SAWS considers raising penalties for violating drought restrictions

SAN ANTONIO – The San Antonio Water System is considering big changes to its rules for how its customers can water their lawns and how they’re punished for heavy water use during drought periods.

Officials with the city-owned water utility say current drought restrictions are not doing enough to save water. They hope to have many of the proposed changes in place for this summer, including brand-new restrictions to close a “loophole” that allows customers with drip irrigation systems to use much more water than people with sprinklers.

The utility says it’s aiming at reining in some of the biggest water users.

“Nothing about these proposed changes will impact most people at all,” SAWS Vice-President of Conservation Karen Guz said.

The SAWS Board of Trustees heard a presentation on the proposed rules Tuesday morning but decided not to vote until either its June meeting or possibly a special meeting before then.

The San Antonio City Council will also vote on the proposals, likely on June 13.


SAWS has four stages of watering restrictions, which are generally tied to the level of its primary water source, the Edwards Aquifer. The lower the aquifer gets, the less you’re allowed to water your lawn and garden.

The water system is currently at Stage 2, which restricts landscape watering to once a week during four-hour windows in the morning and evening.

But while the rules apply to all SAWS customers, not everyone can get punished for breaking them.

The $137 citations for drought rule-breakers only apply to customers in San Antonio or within five miles of its city limits. SAWS customers who live in other suburban cities, however, can’t get hit with the municipal citation.

Instead, SAWS officials want to start charging violators directly through their SAWS bills, which would allow them to enforce the penalties across the board. They also suggest raising the cost of the penalties for larger users and repeat offenders.

SAWS officials want to raise the penalties for drought rule violators and also change them from citations to fees on the bills. (SAWS)

Customers would be able to appeal the fees through a committee of non-SAWS employees. First-time residential violators would also have the option to avoid the fee by taking an online course.


Under the utility’s Stage 1 and Stage 2 drought restrictions, customers can only water their landscaping once a week. As currently written, Stage 3 restrictions reduce that to once every other week.

As that restriction would affect everyone, including the customers who are already conserving water, Guz said the utility wants to try a different approach.

The every other week watering restriction would be held in reserve for Stage 4, she said. Instead, going to Stage 3 would mean hitting the top 5% of residential water users with an extra surcharge.
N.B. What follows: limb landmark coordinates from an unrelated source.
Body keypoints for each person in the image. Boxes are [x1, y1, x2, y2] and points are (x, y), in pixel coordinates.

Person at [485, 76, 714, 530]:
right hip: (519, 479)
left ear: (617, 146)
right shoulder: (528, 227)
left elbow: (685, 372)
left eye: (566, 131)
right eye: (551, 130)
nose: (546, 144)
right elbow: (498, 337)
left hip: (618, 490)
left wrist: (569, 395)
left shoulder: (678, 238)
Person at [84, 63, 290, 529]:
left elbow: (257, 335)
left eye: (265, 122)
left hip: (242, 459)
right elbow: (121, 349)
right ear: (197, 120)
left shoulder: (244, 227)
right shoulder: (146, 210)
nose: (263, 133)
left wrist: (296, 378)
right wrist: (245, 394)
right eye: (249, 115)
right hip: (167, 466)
For every 1,000 gallons a customer uses above a set threshold—20,000 for residential customers—they are charged an extra $10.47. Last summer, the average single-family home used fewer than 8,000 gallons a month, Guz said.

SAWS is proposing heavy water users be charged extra during drought restrictions before the utility restricts every customer watering only twice-a-month. (SAWS)


Once SAWS institutes watering restrictions, landscape irrigation is confined to only the morning and evening.

Under Stage 1, the watering periods are before 11 a.m. and after 7 p.m. Once Stage 2 is in place, the hours are restricted further to between 7-11 a.m. and 7-11 p.m.

However, Guz said people have asked about watering even earlier in the day, and the utility wants to save power during the evening peak hours for energy use.

So, it’s recommending switching the watering periods to before 10 a.m. and after 9 p.m. during Stage 1 restrictions and 5-10 a.m. and 9 p.m.-12 a.m. during Stage 2.


Guz said the “toughest” conversation so far has been over new rules for drip irrigation, which has recently “exploded” in popularity.

Unlike sprinkler systems or even soaker hoses, SAWS has very few regulations on the use of drip irrigation. Depending on the watering restriction stage, it can be used six to seven times more often than other types of landscape watering.

While Guz said drip irrigation is more efficient than spray irrigation because it has less evaporation, it generally applies water “as fast as spray irrigation.”

“That word, ‘drip,’ that just makes it sound like it doesn’t put out any water. That’s the part that’s not true. It can have an efficiency benefit. It just doesn’t need to run longer or more often,” Guz said.

Guz recommended SAWS apply the same restrictions it has for spray irrigation, though SAWS trustees will likely discuss further tweaking at their next meeting.


SAWS also plans to begin inspecting new irrigation systems to ensure they meet standards.

Poorly designed and installed irrigation systems can waste 20% of the water, according to the utility. Guz said the utility would inspect the plans as well as the final system.

It could require SAWS to do about 10,000 inspections each year, though Guz said they do not plan to begin phasing in the inspections until January.